#### [Work instructions]
Repeat the records below exactly as they appear, including the text of each one, and leave the pictures out of your answer.

#### [Supplied data]
● ● ● ● ● ● ●

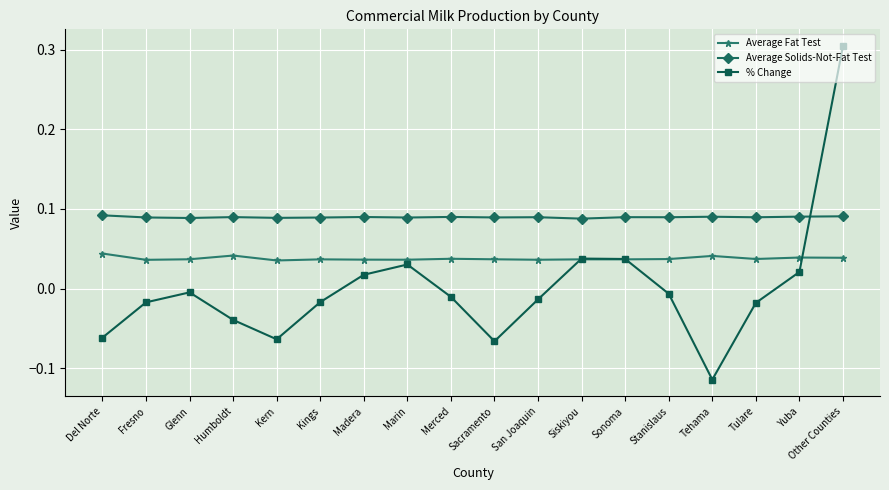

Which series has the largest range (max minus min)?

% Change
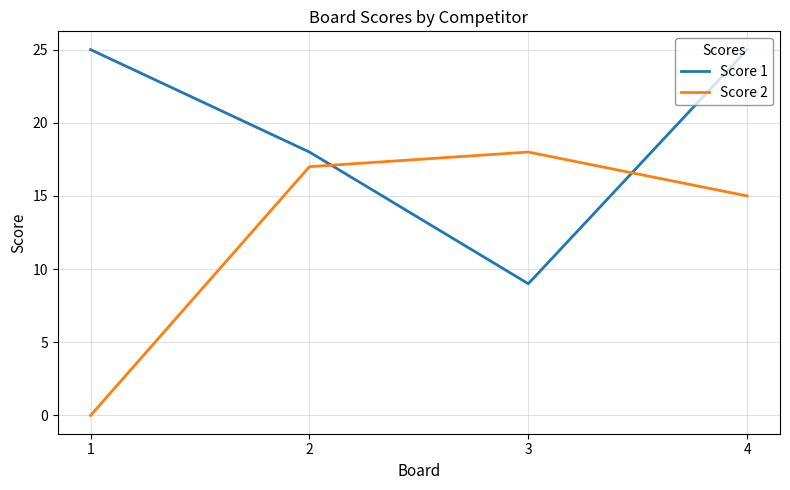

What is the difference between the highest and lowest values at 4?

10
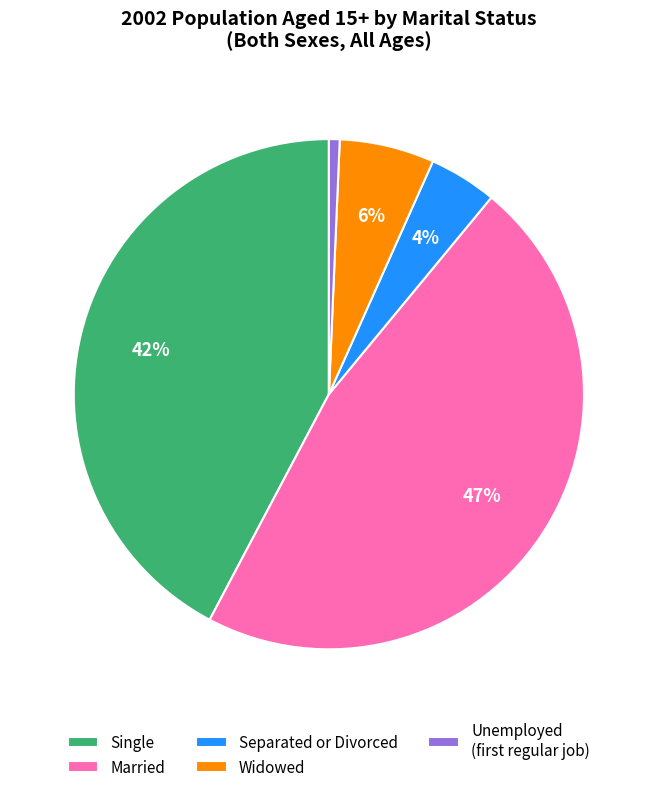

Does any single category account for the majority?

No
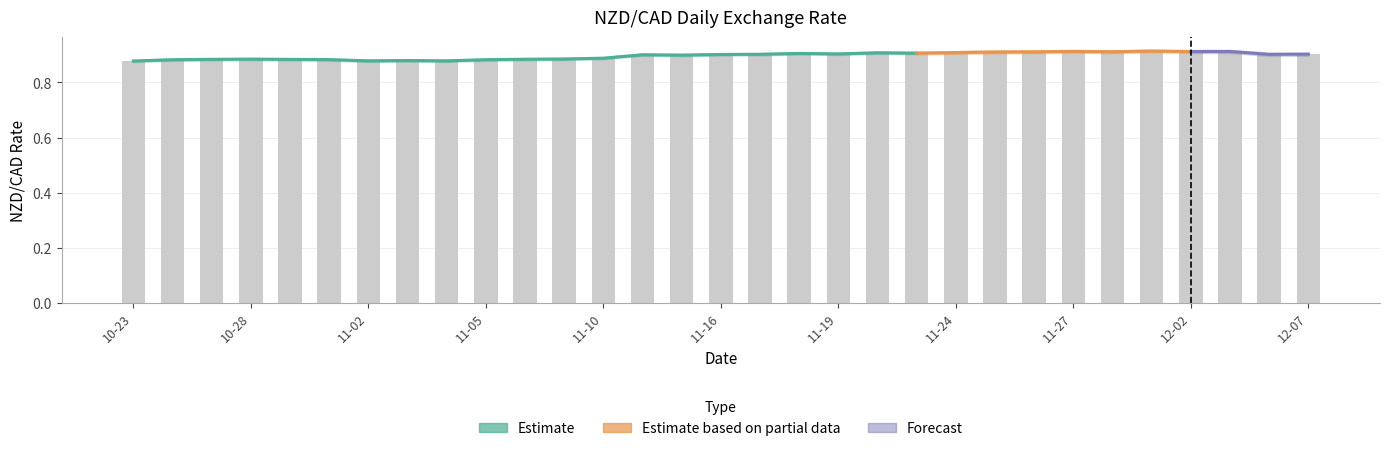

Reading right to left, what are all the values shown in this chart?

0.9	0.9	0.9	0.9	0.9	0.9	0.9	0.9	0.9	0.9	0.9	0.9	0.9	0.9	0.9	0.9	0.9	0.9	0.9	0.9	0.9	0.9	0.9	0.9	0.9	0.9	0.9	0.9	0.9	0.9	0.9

● ● ● ● ● ● ●

#### [Task answer]
Which series has the largest range (max minus min)?

% Change

What is the difference between the highest and lowest values at 4?

10

Does any single category account for the majority?

No

Reading right to left, what are all the values shown in this chart?

0.9	0.9	0.9	0.9	0.9	0.9	0.9	0.9	0.9	0.9	0.9	0.9	0.9	0.9	0.9	0.9	0.9	0.9	0.9	0.9	0.9	0.9	0.9	0.9	0.9	0.9	0.9	0.9	0.9	0.9	0.9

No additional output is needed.